» **PROBLEM DETAILS**: Taking the entries below, transcribe only the lines starting with the one with "left ear: (779, 311)" and going on through the one with "left eye: (946, 390)", exactly as written, without the pictures.

» **DATA TO PROCESS**:
= Beginning of Section =

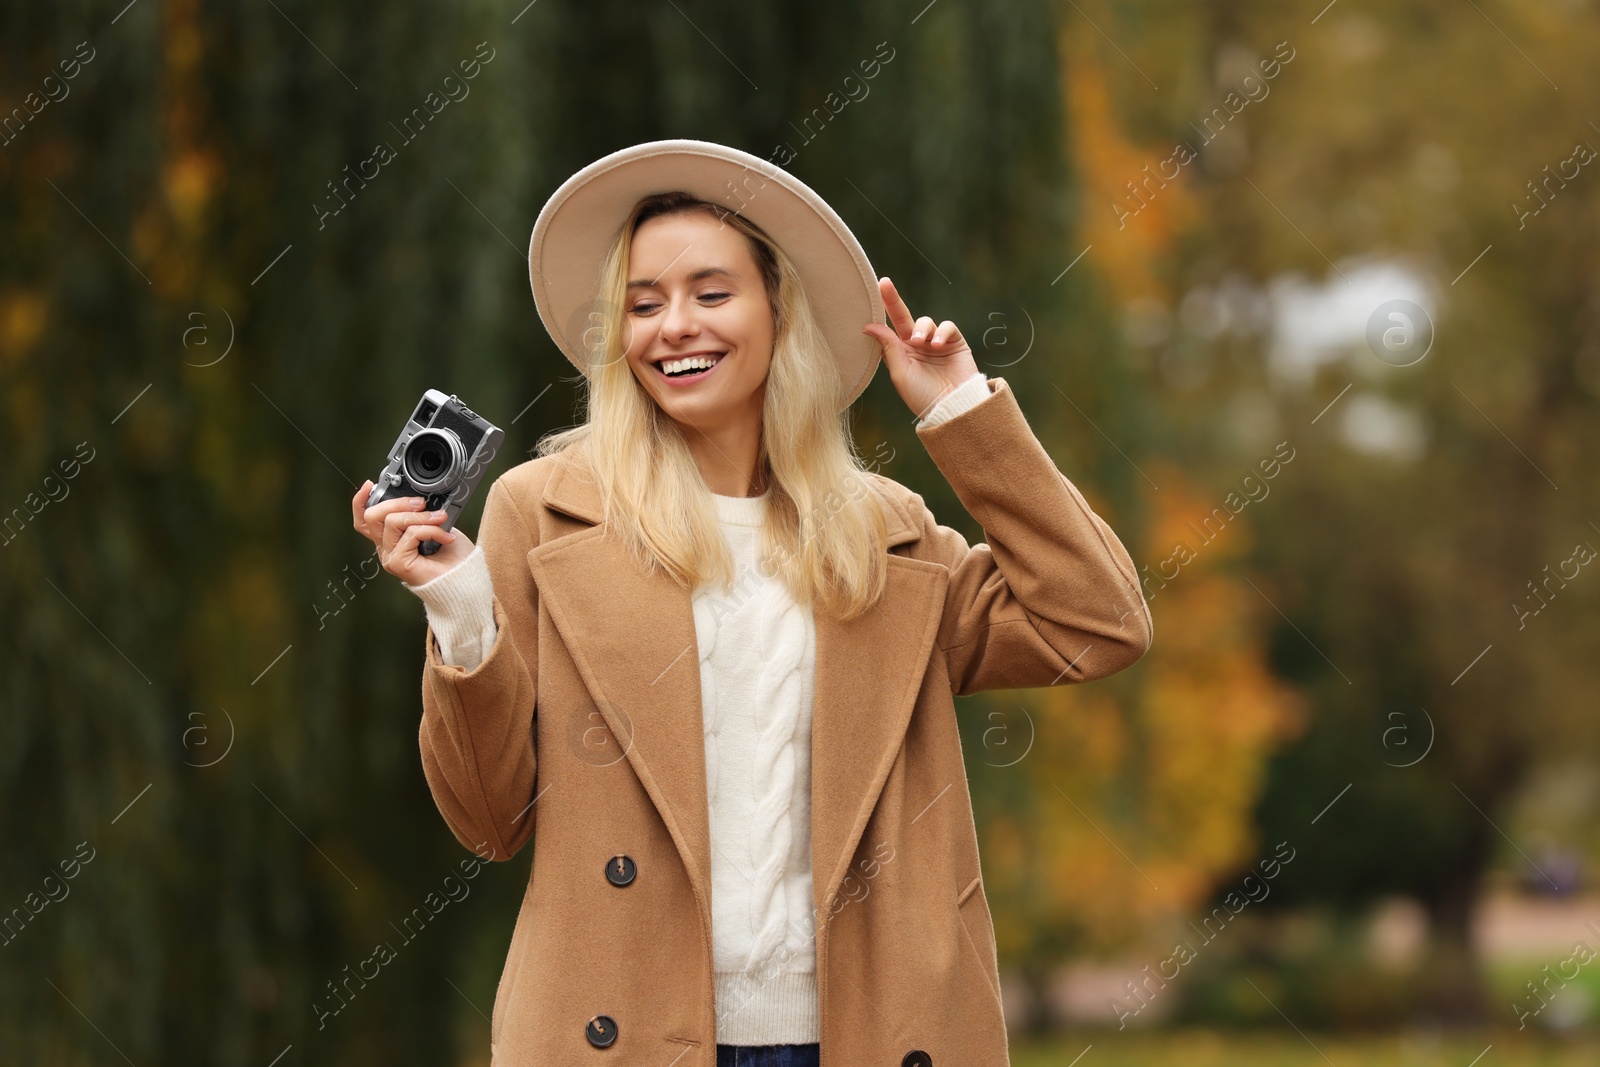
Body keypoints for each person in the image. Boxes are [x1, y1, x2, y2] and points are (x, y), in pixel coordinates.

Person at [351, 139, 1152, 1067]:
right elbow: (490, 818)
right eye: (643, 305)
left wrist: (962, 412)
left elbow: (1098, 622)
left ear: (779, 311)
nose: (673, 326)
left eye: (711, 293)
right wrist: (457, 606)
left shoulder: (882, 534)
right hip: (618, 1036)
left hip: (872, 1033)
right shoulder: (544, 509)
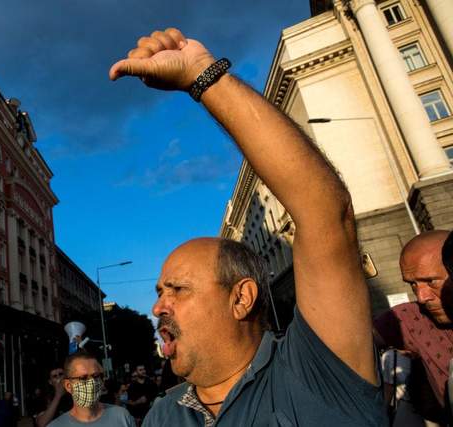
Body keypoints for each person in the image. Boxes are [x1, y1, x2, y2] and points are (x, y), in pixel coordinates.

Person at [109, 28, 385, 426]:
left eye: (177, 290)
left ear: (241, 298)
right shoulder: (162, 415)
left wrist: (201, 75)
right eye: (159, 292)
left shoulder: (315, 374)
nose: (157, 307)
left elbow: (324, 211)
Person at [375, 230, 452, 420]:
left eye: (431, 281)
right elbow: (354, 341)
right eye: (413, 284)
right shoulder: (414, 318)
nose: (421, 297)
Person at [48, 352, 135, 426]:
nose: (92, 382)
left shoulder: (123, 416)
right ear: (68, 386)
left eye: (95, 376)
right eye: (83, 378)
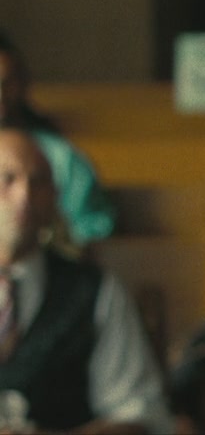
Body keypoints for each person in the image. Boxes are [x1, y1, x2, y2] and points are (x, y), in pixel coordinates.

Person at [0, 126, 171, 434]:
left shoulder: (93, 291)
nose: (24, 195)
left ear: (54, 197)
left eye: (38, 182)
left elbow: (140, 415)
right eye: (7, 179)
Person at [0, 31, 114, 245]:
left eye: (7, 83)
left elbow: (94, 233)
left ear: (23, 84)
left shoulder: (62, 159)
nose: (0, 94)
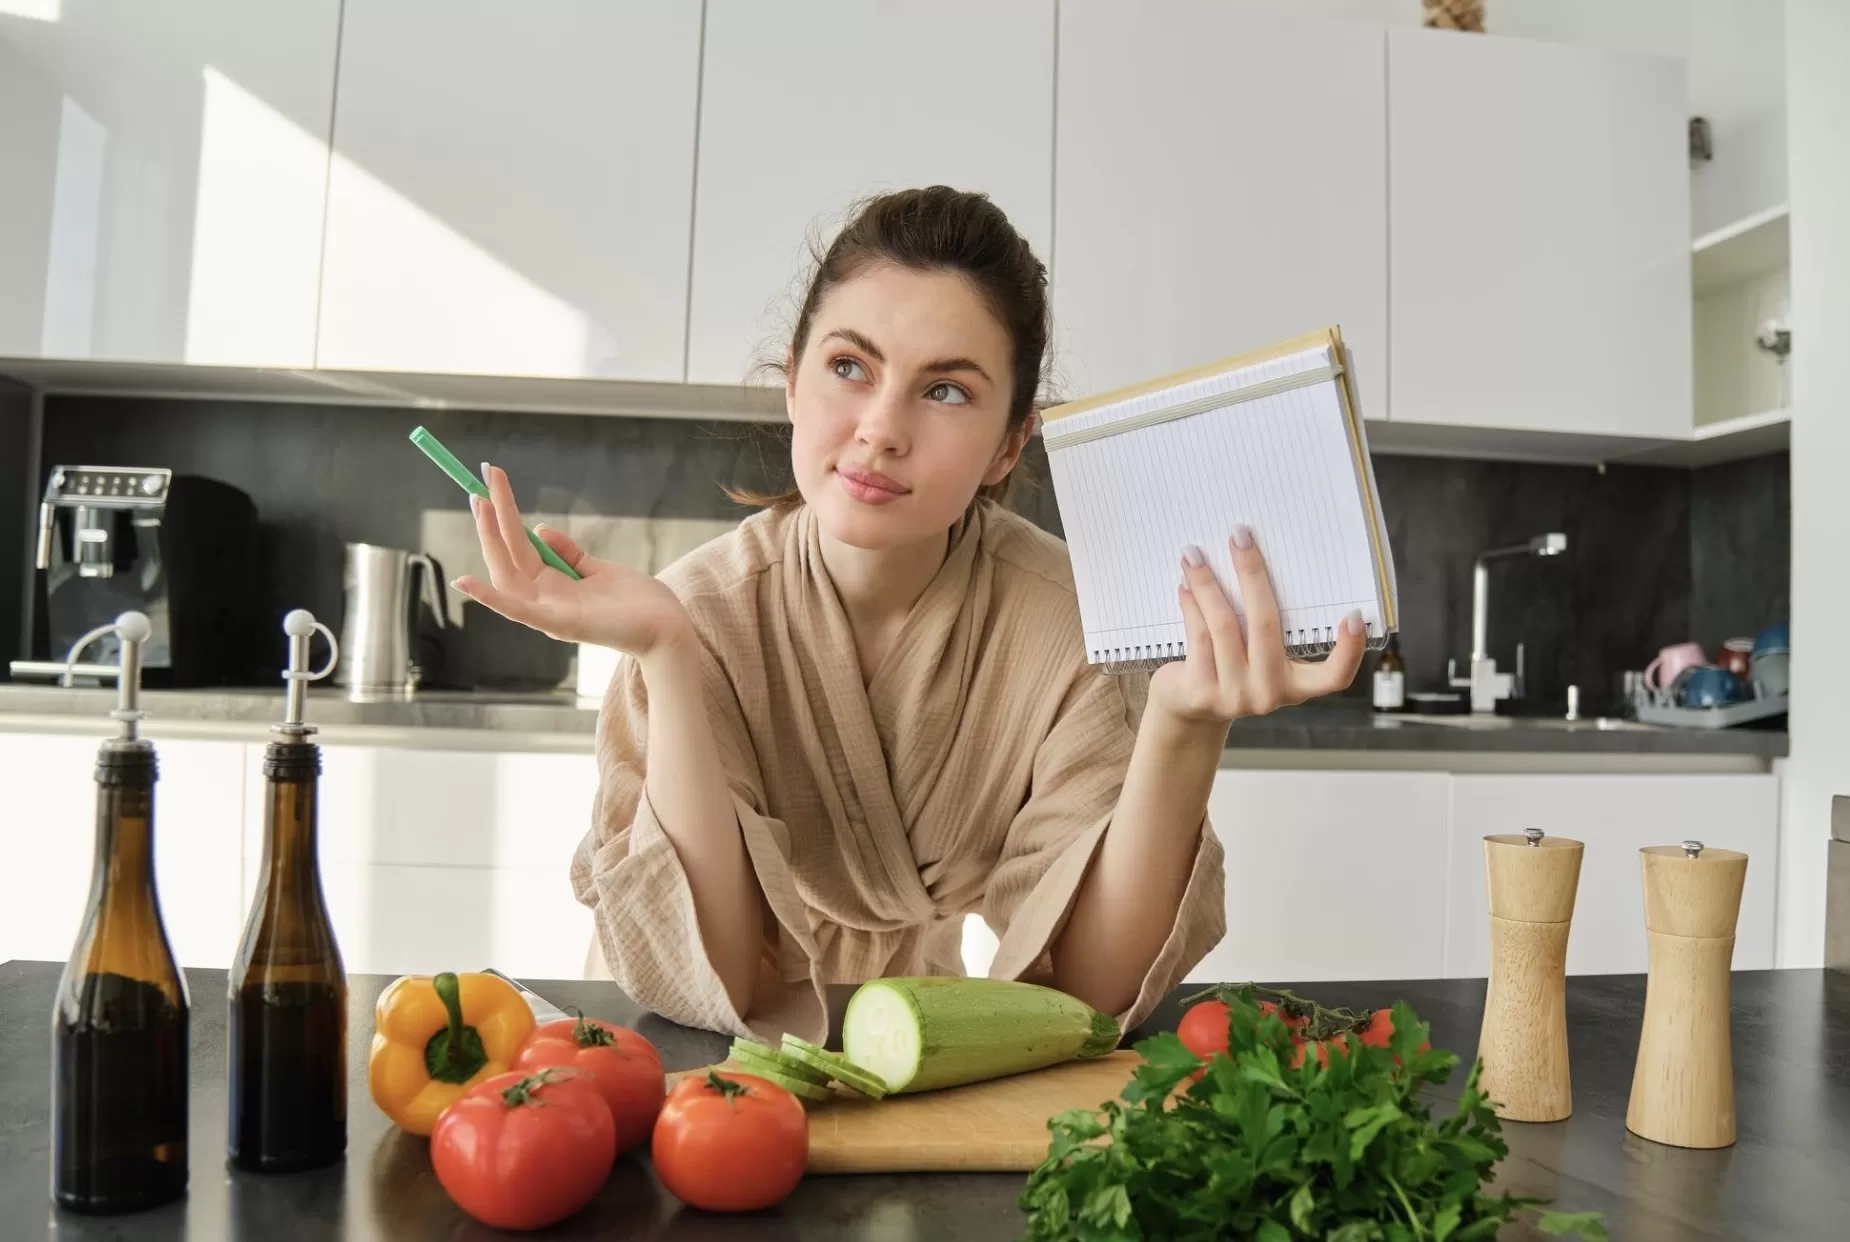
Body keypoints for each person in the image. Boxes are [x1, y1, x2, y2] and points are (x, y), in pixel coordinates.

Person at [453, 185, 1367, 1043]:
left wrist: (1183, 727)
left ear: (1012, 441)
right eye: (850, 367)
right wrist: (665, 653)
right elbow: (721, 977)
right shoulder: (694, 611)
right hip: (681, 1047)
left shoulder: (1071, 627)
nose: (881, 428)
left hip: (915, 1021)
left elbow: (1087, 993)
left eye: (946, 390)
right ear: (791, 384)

= End of Section =
= Beginning of Section =

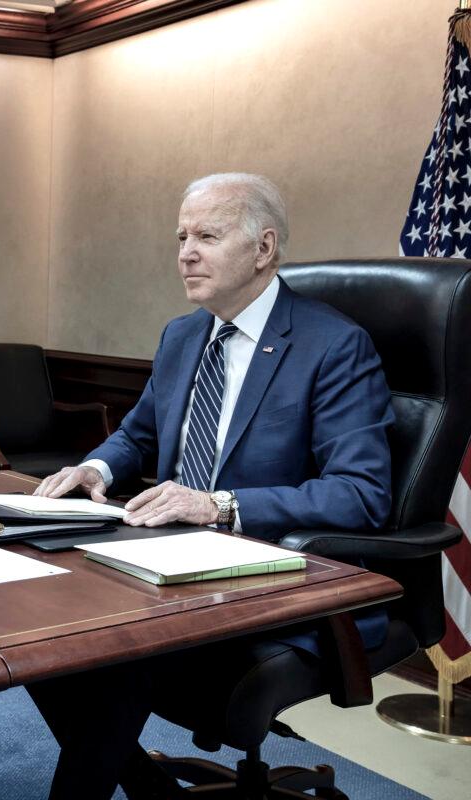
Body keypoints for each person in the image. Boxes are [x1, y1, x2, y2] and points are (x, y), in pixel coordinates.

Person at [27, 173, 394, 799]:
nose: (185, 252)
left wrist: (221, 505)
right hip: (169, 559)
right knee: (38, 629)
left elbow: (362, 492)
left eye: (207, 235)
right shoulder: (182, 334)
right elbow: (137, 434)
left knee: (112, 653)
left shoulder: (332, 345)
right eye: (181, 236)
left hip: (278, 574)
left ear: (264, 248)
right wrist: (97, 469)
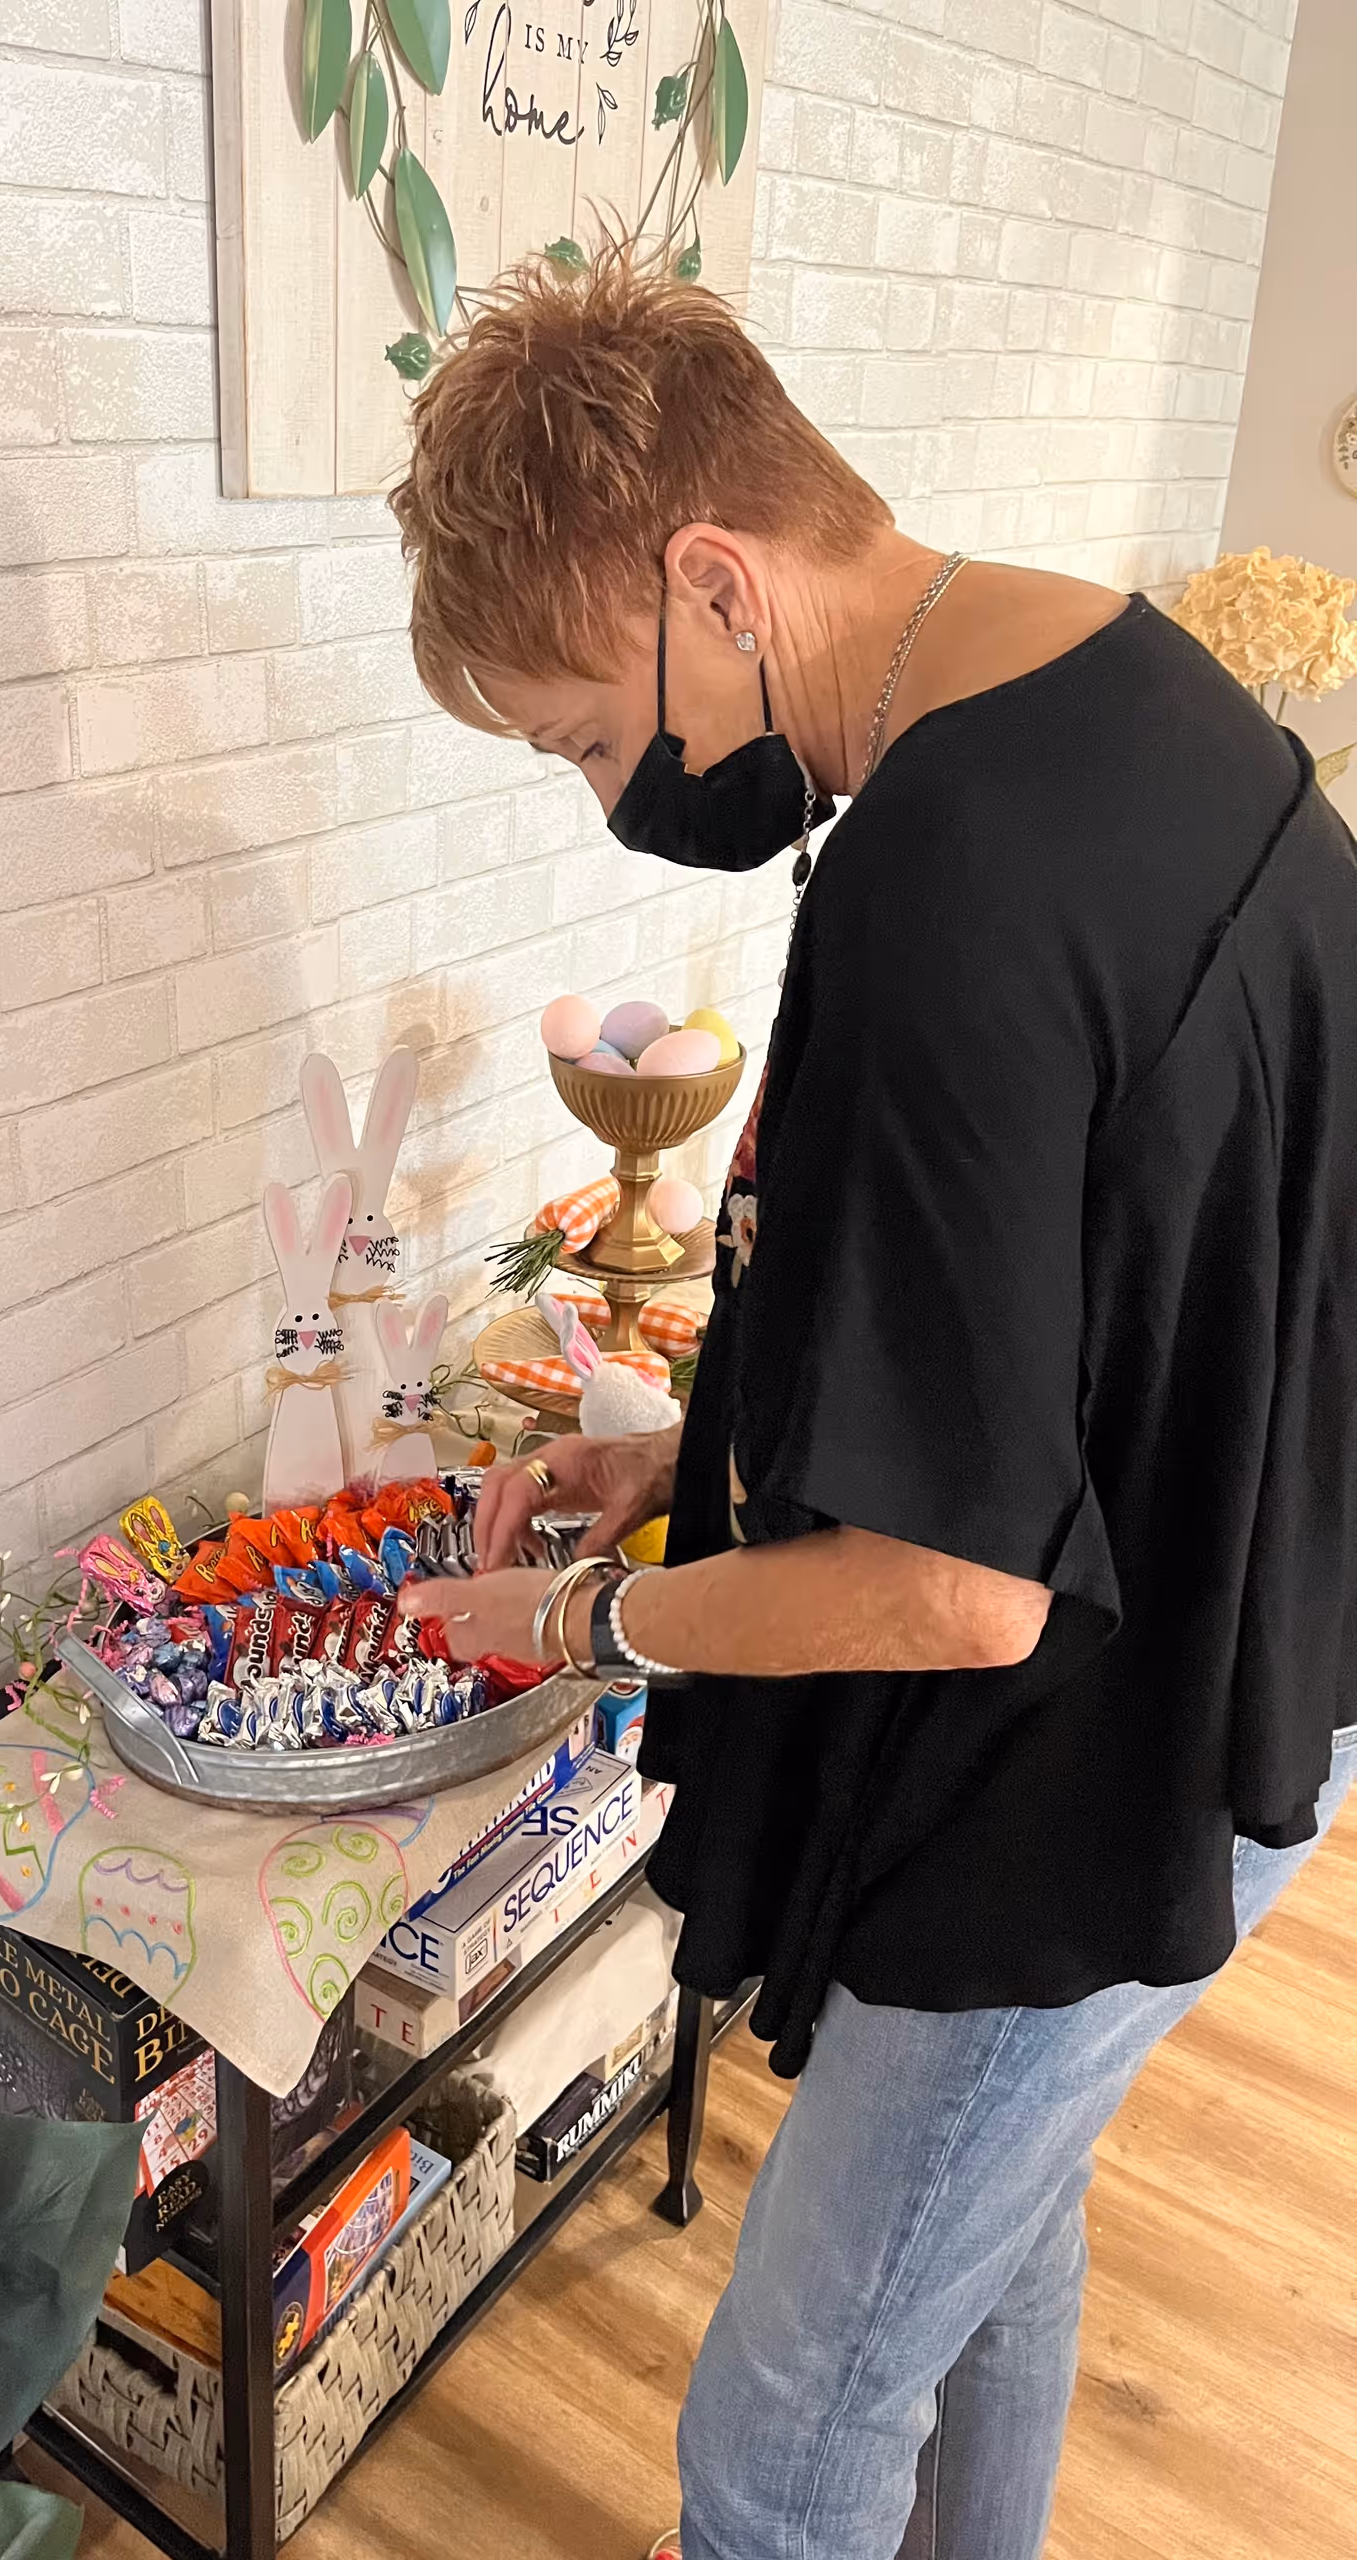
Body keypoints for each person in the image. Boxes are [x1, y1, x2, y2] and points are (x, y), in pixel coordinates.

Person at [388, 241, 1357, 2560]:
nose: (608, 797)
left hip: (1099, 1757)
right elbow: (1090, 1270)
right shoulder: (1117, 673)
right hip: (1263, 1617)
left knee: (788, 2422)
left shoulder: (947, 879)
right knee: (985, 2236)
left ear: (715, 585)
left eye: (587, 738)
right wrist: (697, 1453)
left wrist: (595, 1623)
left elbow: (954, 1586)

= End of Section =

» **RESPONSE AREA**:
left ear: (779, 311)
nose: (673, 326)
left eye: (711, 293)
right wrist: (457, 606)
left shoulder: (882, 534)
right hip: (618, 1036)
left hip: (872, 1033)
right shoulder: (544, 509)
Body keypoints for each person in the image. Boxes are [x1, y1, x2, y2] and points are (x, y), in pixel coordinates.

Person at [109, 28, 385, 426]:
left eye: (177, 290)
left ear: (241, 298)
right shoulder: (162, 415)
left wrist: (201, 75)
right eye: (159, 292)
left shoulder: (315, 374)
nose: (157, 307)
left elbow: (324, 211)
Person at [375, 230, 452, 420]:
left eye: (431, 281)
right elbow: (354, 341)
right eye: (413, 284)
right shoulder: (414, 318)
nose: (421, 297)
Person at [48, 352, 135, 426]:
nose: (92, 382)
left shoulder: (123, 416)
right ear: (68, 386)
left eye: (95, 376)
right eye: (83, 378)
Body keypoints for each person in the image. Boxes are [x1, y1, x2, y2] and points are (x, y), in pixel coordinates.

Person at [0, 126, 171, 434]:
left shoulder: (93, 291)
nose: (24, 195)
left ear: (54, 197)
left eye: (38, 182)
left elbow: (140, 415)
right eye: (7, 179)
Person at [0, 31, 114, 245]:
left eye: (7, 83)
left elbow: (94, 233)
left ear: (23, 84)
left shoulder: (62, 159)
nose: (0, 94)
Body keypoints for each person in the image. Boxes are [x1, y1, x2, y2] and points are (x, y), in pixel coordinates.

Person at [453, 185, 1367, 1043]:
left wrist: (1183, 727)
left ear: (1012, 441)
right eye: (850, 367)
right wrist: (665, 653)
right elbow: (721, 977)
right shoulder: (694, 611)
right hip: (681, 1047)
left shoulder: (1071, 627)
nose: (881, 428)
left hip: (915, 1021)
left elbow: (1087, 993)
left eye: (946, 390)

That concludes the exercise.